::: Data for the task

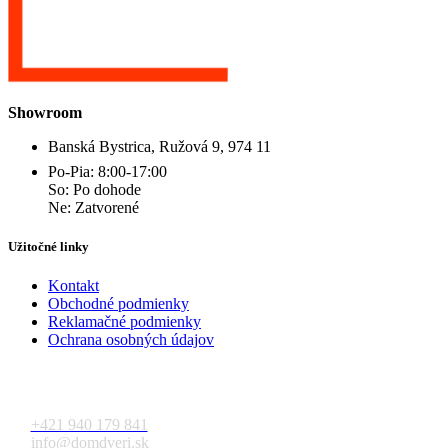
Showroom
Banská Bystrica, Ružová 9, 974 11
Po-Pia: 8:00-17:00
So: Po dohode
Ne: Zatvorené
Užitočné linky
Kontakt
Obchodné podmienky
Reklamačné podmienky
Ochrana osobných údajov
Kontakt
+421 940 179 841
info@domdveri.sk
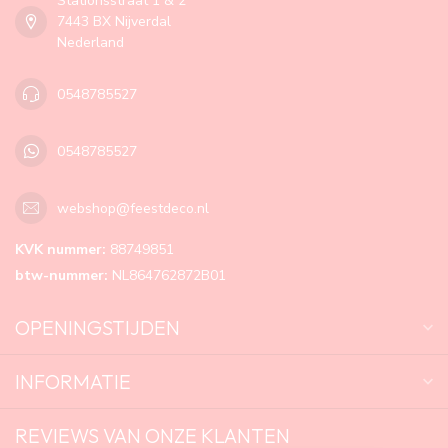
Stationsstraat 1 & 2
7443 BX Nijverdal
Nederland
0548785527
0548785527
webshop@feestdeco.nl
KVK nummer:
88749851
btw-nummer:
NL864762872B01
OPENINGSTIJDEN
INFORMATIE
REVIEWS VAN ONZE KLANTEN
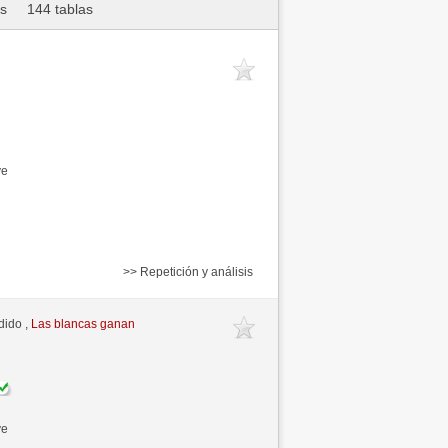
as
144 tablas
ve
>> Repetición y análisis
dido ,
Las blancas ganan
ve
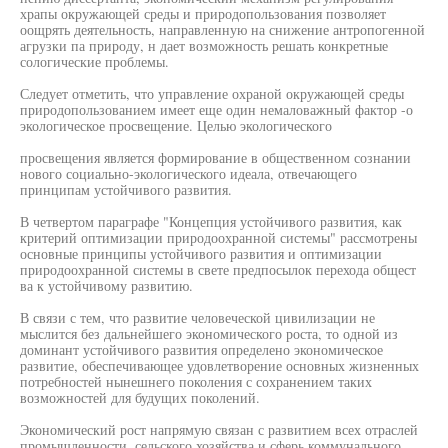
храпы окружающей среды и природопользования позволяет
оощрять деятельность, направленную на снижение антропогенной
агрузки па природу, н дает возможность решать конкретные
сологические проблемы.
Следует отметить, что управление охраной окружающей среды
природопользованием имеет еще один немаловажный фактор -о
экологическое просвещение. Целью экологического
просвещения является формирование в общественном сознании
нового социально-экологического идеала, отвечающего
принципам устойчивого развития.
В четвертом параграфе "Концепция устойчивого развития, как
критерий оптимизации природоохранной системы" рассмотрены
основные принципы устойчивого развития и оптимизации
природоохранной системы в свете предпосылок перехода общест
ва к устойчивому развитию.
В связи с тем, что развитие человеческой цивилизации не
мыслится без дальнейшего экономического роста, то одной из
доминант устойчивого развития определено экономическое
развитие, обеспечивающее удовлетворение основных жизненных
потребностей нынешнего поколения с сохранением таких
возможностей для будущих поколений.
Экономический рост напрямую связан с развитием всех отраслей
промышленности, сельского хозяйства и сферь коммунального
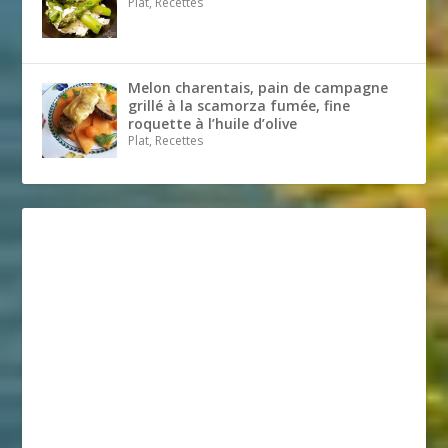
Plat, Recettes
Melon charentais, pain de campagne
grillé à la scamorza fumée, fine
roquette à l’huile d’olive
Plat, Recettes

::::::

Prompt –
Transcribe all entries above exactly. Drop the pictures.

Solution to this task –
Showroom
Banská Bystrica, Ružová 9, 974 11
Po-Pia: 8:00-17:00
So: Po dohode
Ne: Zatvorené
Užitočné linky
Kontakt
Obchodné podmienky
Reklamačné podmienky
Ochrana osobných údajov
Kontakt
+421 940 179 841
info@domdveri.sk
Stationsstraat 1 & 2
7443 BX Nijverdal
Nederland
0548785527
0548785527
webshop@feestdeco.nl
KVK nummer:
88749851
btw-nummer:
NL864762872B01
OPENINGSTIJDEN
INFORMATIE
REVIEWS VAN ONZE KLANTEN
as
144 tablas
ve
>> Repetición y análisis
dido ,
Las blancas ganan
ve
храпы окружающей среды и природопользования позволяет
оощрять деятельность, направленную на снижение антропогенной
агрузки па природу, н дает возможность решать конкретные
сологические проблемы.
Следует отметить, что управление охраной окружающей среды
природопользованием имеет еще один немаловажный фактор -о
экологическое просвещение. Целью экологического
просвещения является формирование в общественном сознании
нового социально-экологического идеала, отвечающего
принципам устойчивого развития.
В четвертом параграфе "Концепция устойчивого развития, как
критерий оптимизации природоохранной системы" рассмотрены
основные принципы устойчивого развития и оптимизации
природоохранной системы в свете предпосылок перехода общест
ва к устойчивому развитию.
В связи с тем, что развитие человеческой цивилизации не
мыслится без дальнейшего экономического роста, то одной из
доминант устойчивого развития определено экономическое
развитие, обеспечивающее удовлетворение основных жизненных
потребностей нынешнего поколения с сохранением таких
возможностей для будущих поколений.
Экономический рост напрямую связан с развитием всех отраслей
промышленности, сельского хозяйства и сферь коммунального
Plat, Recettes
Melon charentais, pain de campagne
grillé à la scamorza fumée, fine
roquette à l’huile d’olive
Plat, Recettes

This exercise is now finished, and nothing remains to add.